ModelTC / lightllm

LightLLM is a Python-based LLM (Large Language Model) inference and serving framework, notable for its lightweight design, easy scalability, and high-speed performance.
Apache License 2.0
2.59k stars 203 forks source link

Quantization support #163

Open generalsvr opened 1 year ago

generalsvr commented 1 year ago

How to use 8bit quantized models? Can I run GGML/GGUF models?

hiworldwzj commented 1 year ago

8bit weightonly quantized only support llama now

generalsvr commented 1 year ago

Any examples?

hiworldwzj commented 1 year ago
parser.add_argument("--mode", type=str, default=[], nargs='+',
                    help="Model mode: [int8kv] [int8weight | int4weight]")
XHPlus commented 1 year ago

As for the model file format, we have not tested GGML/GGUF up to now. What is the motivation to use these formats?

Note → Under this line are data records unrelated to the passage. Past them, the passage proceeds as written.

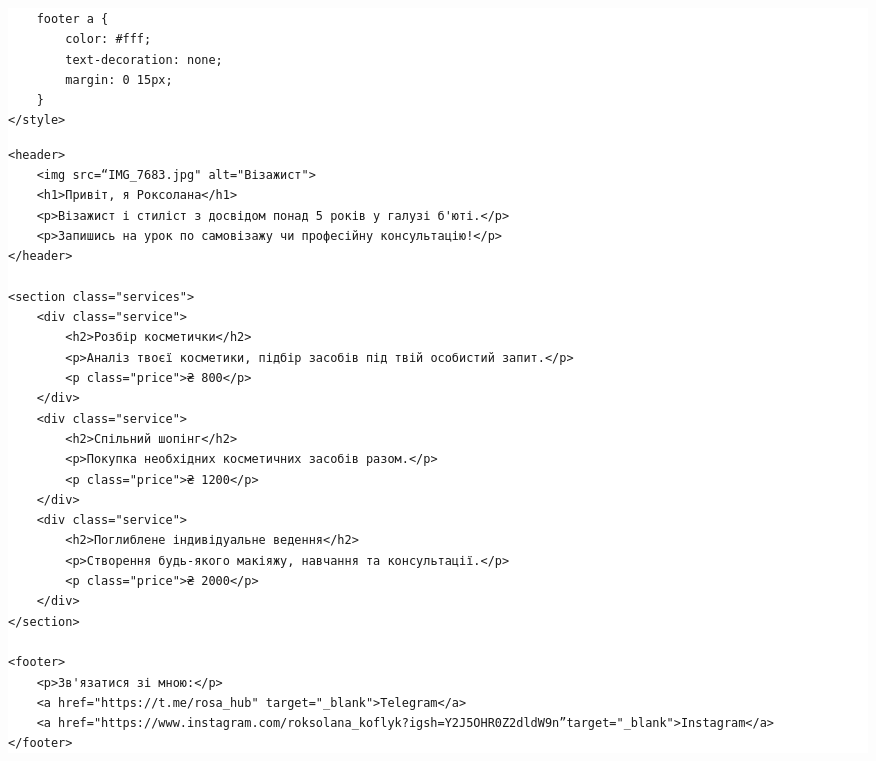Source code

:         footer a {
            color: #fff;
            text-decoration: none;
            margin: 0 15px;
        }
    </style>
</head>
<body>

    <header>
        <img src=“IMG_7683.jpg" alt="Візажист">
        <h1>Привіт, я Роксолана</h1>
        <p>Візажист і стиліст з досвідом понад 5 років у галузі б'юті.</p>
        <p>Запишись на урок по самовізажу чи професійну консультацію!</p>
    </header>

    <section class="services">
        <div class="service">
            <h2>Розбір косметички</h2>
            <p>Аналіз твоєї косметики, підбір засобів під твій особистий запит.</p>
            <p class="price">₴ 800</p>
        </div>
        <div class="service">
            <h2>Спільний шопінг</h2>
            <p>Покупка необхідних косметичних засобів разом.</p>
            <p class="price">₴ 1200</p>
        </div>
        <div class="service">
            <h2>Поглиблене індивідуальне ведення</h2>
            <p>Створення будь-якого макіяжу, навчання та консультації.</p>
            <p class="price">₴ 2000</p>
        </div>
    </section>

    <footer>
        <p>Зв'язатися зі мною:</p>
        <a href="https://t.me/rosa_hub" target="_blank">Telegram</a>
        <a href="https://www.instagram.com/roksolana_koflyk?igsh=Y2J5OHR0Z2dldW9n”target="_blank">Instagram</a>
    </footer>

</body>
</html>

JustinLin610 commented 1 year ago

Will GPTQ be supported?

suhjohn commented 12 months ago

@XHPlus There's a lot of open source models on HuggingFace driven by https://huggingface.co/TheBloke. Many people in the open source community use those quantized models on TGI / vLLM.

adi commented 9 months ago
parser.add_argument("--mode", type=str, default=[], nargs='+',
                    help="Model mode: [int8kv] [int8weight | int4weight]")

Using this option with Llama2-13B gives this error:

_get_exception_class.<locals>.Derived: 'LlamaTransformerLayerWeightQuantized' object has no attribute 'quantize_weight'

I tried both --mode int8kv int4weight and --mode int8kv int4weight

Any suggestions how to fix this?

VfBfoerst commented 8 months ago

@XHPlus Quantization is partially the only way to run bigger models in smaller GPUs, e.g. Mixtral. With vLLM, I can run mixtral quantized with 48 GBs of VRAM. The unquantized model would use up to 100GB VRam i guess.